If the name Ian Ortega sounds a bit familiar, it is because he writes a witty entertainment column in Monitor’s Sqoop magazine. What his readers may not have known thus far is that he was one of the seminal managers at Uganda Breweries Limited (UBL) and only got to write social commentary articles when he raised his head from his urgent tasks at the brewery.
Ortega is the brains behind brands such as Bond 7 Honey, Smirnoff Green, Captain Morgan, Tusker Apple Cider and Bell Dark. He worked on most of these brands when he was barely 25. By the time he left the brewery last September, barely 30, he was managing the biggest budget of any department at UBL, running in the dozens of millions of dollars.
It goes without saying that he was miles ahead of the curve. Everything was going for him. He had a bright future in top management. He knew it. His bosses knew it. His friends knew it. And yet he quit to go and start a business.
It is one thing to start a business straight from school because if anything, it is a natural rite of initiation into adulthood. It is a gradual trajectory from financial hardship slowly into financial freedom and hopefully riches. What Ortega did is a whole other matter. It is akin to leaving the Promised Land where milk and honey flows effortlessly to go back into the desert to wander around for years. It is losing your life in order to find it.
No ordinary employee
Ortega, however, had always wanted to be an entrepreneur, never an employee. Maybe this is why he was so successful. In a Facebook post after quitting in September last year, he wrote, “I never thought I would be employed in life. But events [overtook me]. My mother [had] passed away a few weeks to my graduation [in 2016]. I thus decided I was not going to combine the pains of entrepreneurship and my mourning moments. That is how I settled into UBL.”

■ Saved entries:

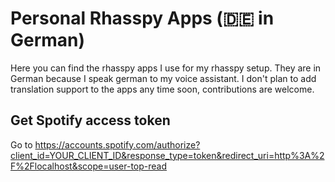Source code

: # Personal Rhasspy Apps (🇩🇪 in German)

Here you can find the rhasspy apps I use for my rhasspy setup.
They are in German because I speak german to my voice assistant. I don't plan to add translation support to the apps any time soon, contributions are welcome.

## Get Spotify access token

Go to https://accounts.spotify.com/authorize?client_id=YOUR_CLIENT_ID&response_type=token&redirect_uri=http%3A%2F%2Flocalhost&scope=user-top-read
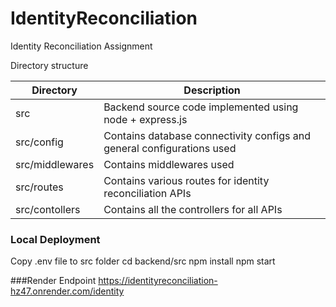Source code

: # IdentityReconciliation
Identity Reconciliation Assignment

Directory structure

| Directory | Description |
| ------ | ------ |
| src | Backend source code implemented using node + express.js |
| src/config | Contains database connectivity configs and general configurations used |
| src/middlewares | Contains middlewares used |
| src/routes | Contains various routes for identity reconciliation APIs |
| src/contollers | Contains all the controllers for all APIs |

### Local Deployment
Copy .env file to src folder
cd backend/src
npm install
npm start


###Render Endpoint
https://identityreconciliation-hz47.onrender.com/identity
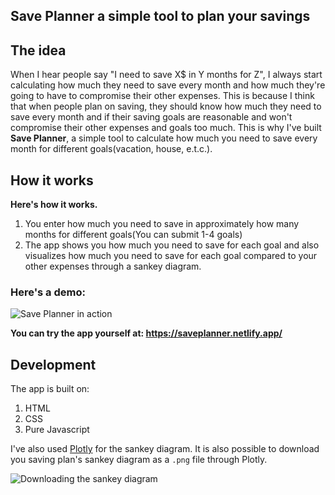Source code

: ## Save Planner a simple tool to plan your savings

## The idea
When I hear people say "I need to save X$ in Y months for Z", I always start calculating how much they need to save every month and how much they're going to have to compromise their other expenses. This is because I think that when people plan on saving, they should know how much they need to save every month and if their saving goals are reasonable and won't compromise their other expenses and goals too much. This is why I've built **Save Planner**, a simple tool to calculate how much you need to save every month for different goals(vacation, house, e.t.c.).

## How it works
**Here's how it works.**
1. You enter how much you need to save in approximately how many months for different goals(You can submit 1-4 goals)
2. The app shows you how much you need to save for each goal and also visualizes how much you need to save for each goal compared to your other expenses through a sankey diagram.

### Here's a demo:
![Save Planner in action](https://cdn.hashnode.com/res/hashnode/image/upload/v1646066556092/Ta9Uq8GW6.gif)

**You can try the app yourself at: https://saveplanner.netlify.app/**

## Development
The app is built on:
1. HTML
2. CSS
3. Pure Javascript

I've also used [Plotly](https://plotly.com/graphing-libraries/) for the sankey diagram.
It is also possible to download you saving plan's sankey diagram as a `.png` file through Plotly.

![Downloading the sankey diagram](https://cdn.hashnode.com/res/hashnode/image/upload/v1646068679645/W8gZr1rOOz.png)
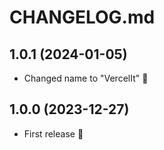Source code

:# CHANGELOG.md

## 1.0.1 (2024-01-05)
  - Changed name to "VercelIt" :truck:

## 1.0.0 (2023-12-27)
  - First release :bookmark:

■ Activity list:
a) In the profile of Ian Ortega, which magazine carries his entertainment column?
b) Go on with the profile of Ian Ortega, picking up right after its last sentence.

■ Answers to the exercises:
a) Monitor's Sqoop magazine.

b)
He settled for UBL. Seven years after joining the brewery and on a sure way to the top, Ortega threw in the towel. His bosses protested, his colleagues cajoled him, his friends were shocked but nothing could stand in the way of his passion for entrepreneurship. He had mentally prepared himself.
“From the time I joined UBL, I knew that one day I would have to leave. I always worked in such a way that I was ready to leave any day. It is my principle in life. I have accepted change as a constant. That things have a start and they have an end. This also helps you to make the most of the moment, to play your full role when you are given the stage. Of course, it also means cushioning yourself with some savings, for example in the Sacco. But that for me is the minor aspect to this thing. The major thing is the mental shift, the mental preparation,” he says.
Ortega Group
Ortega Group is his new beginning. It is majorly a strategic management.
consultancy firm but it also has interests in food export. The nascent company currently does not run any physical offices. It is a cost they cannot afford now as it would “lead to an early death”. In any case, because it is mainly a consultancy firm, the team spends most of their time at the offices of their clients.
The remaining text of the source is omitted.